In a trading update for the second half to date, the company said that while daily average revenues in the gaming division are higher than those reported in the interim results, the Sun Bingo contract remains challenging due to lengthier seasonality and the re-launch of the new website.

In addition, the group has been hit by a slowdown in certain parts of Asia due to recent changing market conditions. While it had been expected that activity would return to normalised levels in a relatively short timeframe, Playtech is now not expecting any significant improvement this year.

It was a cheerier picture for the company's financials division, Tradetech Group, which is performing in line with expectations, with continued growth in underlying KPIs and TradeTech Alpha already making a positive contribution since the acquisition of ACM assets on 1 October. The group also said its non-Asian B2B business continues to perform broadly in line with expectations, with organic growth supplemented by acquisitions made in 2016 and 2017.

Nevertheless, with the impact of certain Asian markets and Sun Bingo taken into account, it now reckons the full-year performance will be around 5% below the bottom end of market expectations.

"Playtech will continue its strategy of focusing on both organic and inorganic revenue growth in regulated and to-be-regulated markets. The M&A pipeline remains very strong and the company is in active discussions with a range of gaming businesses consistent with executing this strategy and with the expectation that the relative contribution from Asia to the group will consistently reduce over time."

Canaccord Genuity cut its forecasts to reflect the latest trading update, with FY17 EBITDA coming down from €349.7m to €322.1m, pushing down its earnings per share estimate to 74 cents from 81.5 cents. For FY18, the brokerage cut its EBITDA and EPS estimates to €350.5m/79.0c from €379.4m/86.8c.
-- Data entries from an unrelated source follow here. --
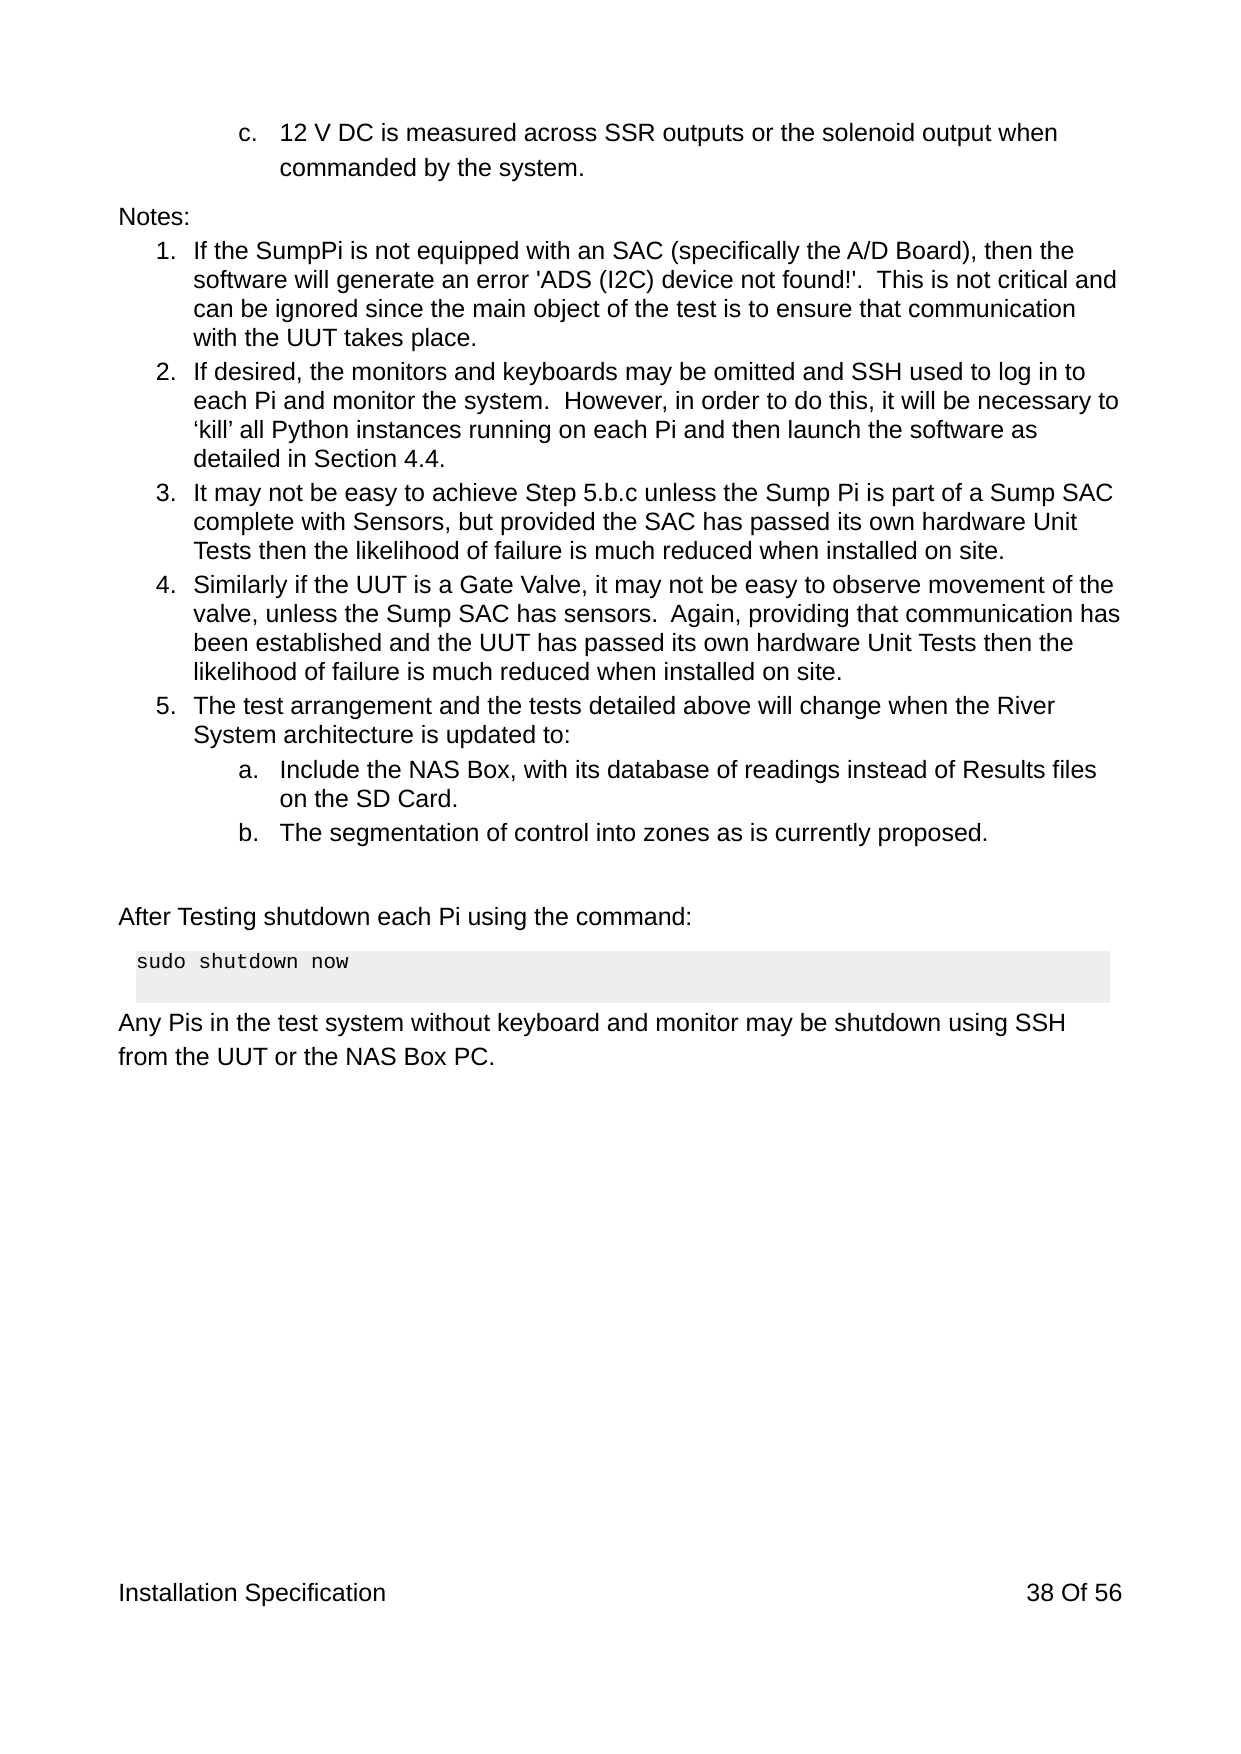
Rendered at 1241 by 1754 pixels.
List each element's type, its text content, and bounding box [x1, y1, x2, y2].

text Notes: [118, 202, 1122, 230]
list If the SumpPi is not equipped with an SAC (specifically the A/D Board), then the software will generate an error 'ADS (I2C) device not found!'. This is not critical and can be ignored since the main object of the test is to ensure that communication with the UUT takes place. [156, 236, 1122, 351]
list It may not be easy to achieve Step 5.b.c unless the Sump Pi is part of a Sump SAC complete with Sensors, but provided the SAC has passed its own hardware Unit Tests then the likelihood of failure is much reduced when installed on site. [156, 478, 1122, 564]
list 12 V DC is measured across SSR outputs or the solenoid output when commanded by the system. [238, 118, 1122, 181]
text Any Pis in the test system without keyboard and monitor may be shutdown using SSH from the UUT or the NAS Box PC. [118, 1008, 1122, 1071]
list The test arrangement and the tests detailed above will change when the River System architecture is updated to: [156, 691, 1122, 749]
text After Testing shutdown each Pi using the command: [118, 902, 1122, 931]
list Include the NAS Box, with its database of readings instead of Results files on the SD Card. [238, 755, 1122, 812]
list The segmentation of control into zones as is currently proposed. [238, 818, 1122, 847]
list If desired, the monitors and keyboards may be omitted and SSH used to log in to each Pi and monitor the system. However, in order to do this, it will be necessary to ‘kill’ all Python instances running on each Pi and then launch the software as detailed in Section 4.4. [156, 357, 1122, 472]
text sudo shutdown now [136, 951, 1110, 975]
list Similarly if the UUT is a Gate Valve, it may not be easy to observe movement of the valve, unless the Sump SAC has sensors. Again, providing that communication has been established and the UUT has passed its own hardware Unit Tests then the likelihood of failure is much reduced when installed on site. [156, 570, 1122, 685]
Canaccord also cut its price target on the buy-rated stock to 1,090p from 1,140p.

"Clearly, there will be disappointment at this update. But we would see any weakness following the trading update as a buying opportunity, and view the Capital Markets Day on November 14 as an opportunity for Playtech to demonstrate some of its technical innovations that underpin future premium growth expectations."

At 0905 BST, the shares were down 23% to 761.79p.